Fugas - Vinhos

Quem conhece os vinhos portugueses?

Por Rui Falcão

A opinião de Rui Falcão: "Por impossível que tal possa afigurar-se para a maioria dos portugueses, os vinhos lusitanos continuam a ser eternos desconhecidos para a maioria dos enófilos ou consumidores ocasionais estrangeiros."

É muito provável que nós, portugueses, estejamos entre os povos menos chauvinistas da Europa, entre aqueles que menos sentem os beliscões de um bairrismo nacionalista que com frequência ultrapassa a racionalidade. 

Podemos mesmo afirmar que com frequência nos situamos precisamente nas antípodas deste comportamento, louvando à exaustão tudo o que soa a estrangeiro, endeusando e admirando tudo o que vem de fora… independentemente de falarmos de bens, produtos, tendências ou meras teses de opinião.

Desdenhamos o que é nosso, subestimamos os juízos e pareceres prestados dentro de fronteiras para abraçarmos com fervor o mesmo ideal se este for proposto a partir do estrangeiro. Em consequência da enorme falta de auto-estima que nos caracteriza, repudiamos o que se produz em Portugal, adoramos o que for forasteiro e surpreendemo-nos genuinamente quando alguém de fora aplaude e valoriza o que é nosso, quando alguém de fora aprova e louva o que temos ou produzimos em Portugal. Só depois desse elogio estrangeiro, só depois de uma validação vinda de fora, damos o devido valor ao que se produz, pensa ou cria em Portugal.

Se esta triste condição é mais ou menos transversal à sociedade como um todo, quando chegamos ao vinho esta realidade sofre uma reviravolta total, numa estranha metamorfose que subverte a condição por inteiro. No vinho assumimos todos os brios de uma nação e acreditamos piamente que os vinhos portugueses se encontram entre os melhores do mundo, entre os mais cobiçados e valorizados internacionalmente, confiando que poucos ou nenhuns outros países terão vinhos comparáveis aos nossos. Se por tradição sofremos de uma enorme falta de auto-estima em tudo o que nos rodeia, nos vinhos sofremos da maleita contrária, de uma crença quase infinita nas nossas capacidades e na qualidade e atractividade dos nossos produtos.
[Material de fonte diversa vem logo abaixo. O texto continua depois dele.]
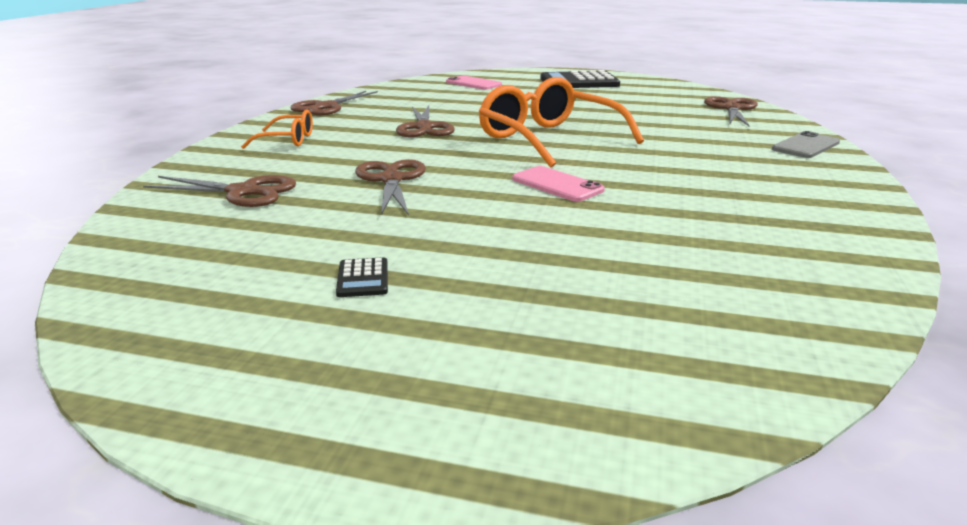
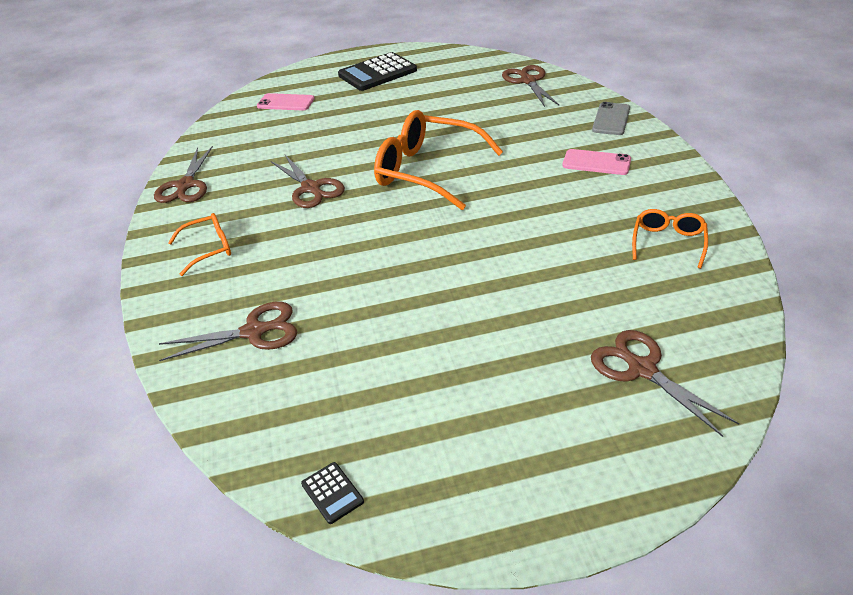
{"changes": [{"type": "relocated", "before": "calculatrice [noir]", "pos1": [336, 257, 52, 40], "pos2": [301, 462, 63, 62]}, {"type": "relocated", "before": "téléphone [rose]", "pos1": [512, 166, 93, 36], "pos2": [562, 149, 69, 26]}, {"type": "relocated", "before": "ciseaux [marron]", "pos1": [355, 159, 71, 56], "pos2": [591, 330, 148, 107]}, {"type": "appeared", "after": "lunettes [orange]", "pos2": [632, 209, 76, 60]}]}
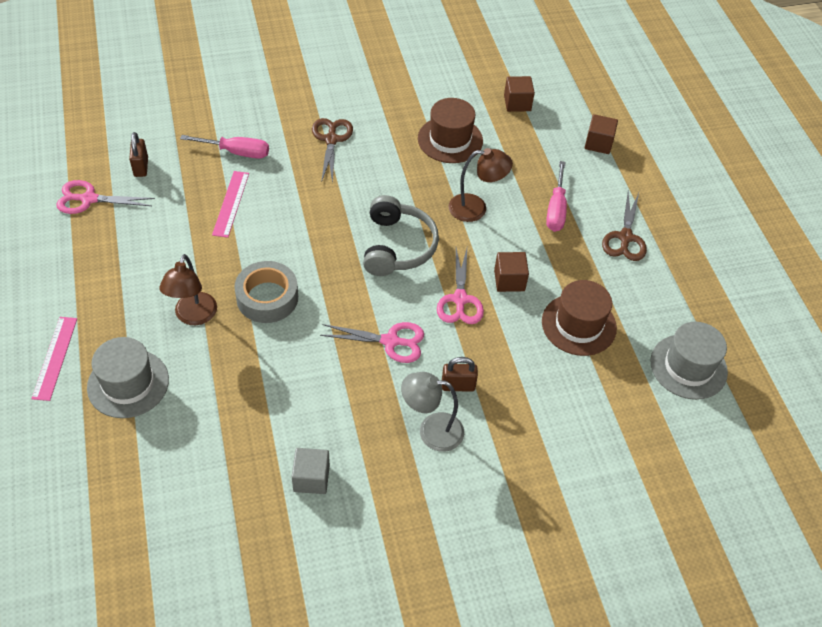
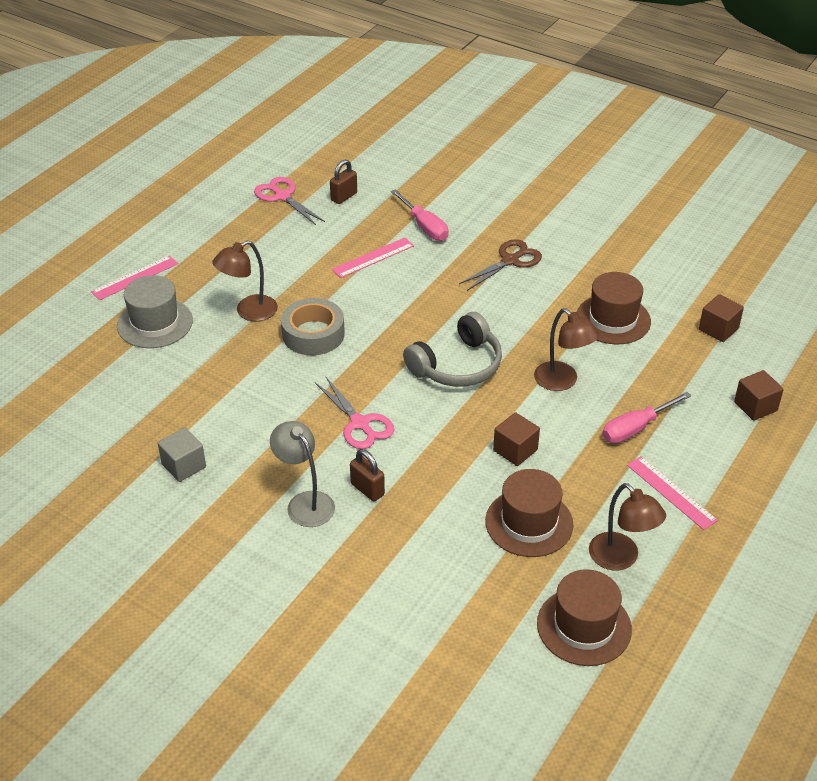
{"changes": [{"type": "colour", "before": "chapeau [gris]", "after": "chapeau [marron]", "pos1": [650, 322, 78, 78], "pos2": [537, 569, 95, 97]}, {"type": "appeared", "after": "lampe [marron]", "pos2": [589, 483, 77, 87]}, {"type": "exchanged", "before": "ciseaux [marron]", "after": "règle [rose]", "pos1": [602, 191, 45, 70], "pos2": [627, 456, 91, 74]}, {"type": "missing", "before": "ciseaux [rose]", "pos1": [437, 248, 47, 76]}]}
Não será fácil explicar os fundamentos para semelhante transformação, evidenciar os porquês deste comportamento tão extremado e tão bipolar, adivinhar as razões que levam a que a maioria dos portugueses esteja tão convicta da reputação dos vinhos nacionais. Uma relação de confiança quase cega nos vinhos portugueses, que, apesar de positiva para o sector e para o ego dos produtores, tem, infelizmente, pouco a ver com a realidade. Por impossível que tal possa afigurar-se para a maioria dos portugueses, os vinhos lusitanos continuam a ser eternos desconhecidos para a maioria dos enófilos ou consumidores ocasionais estrangeiros.

Por muito que isso nos doa, e dói, os vinhos portugueses como um todo ainda não ultrapassaram a fronteira do exotismo, a fronteira que nos prende aos vinhos étnicos consumidos por imigrantes e descendentes, a fronteira de respeito e credibilidade que leva anos a formar. Poderão parecer palavras duras ou exageradas, sobretudo quando tanto ouvimos falar do sucesso de exportação dos vinhos nacionais. Mas esquecemos que, salvo raras excepções, o grosso desses vinhos é exportado para países que mantêm connosco uma proximidade geográfica, cultural e linguística muito forte, com Angola e Brasil à cabeça, para além do Canadá e de um conjunto de países europeus onde a diáspora portuguesa é especialmente forte. A grande excepção a este fenómeno são os países escandinavos, onde a penetração dos vinhos nacionais é realmente original e sem contacto com estas premissas.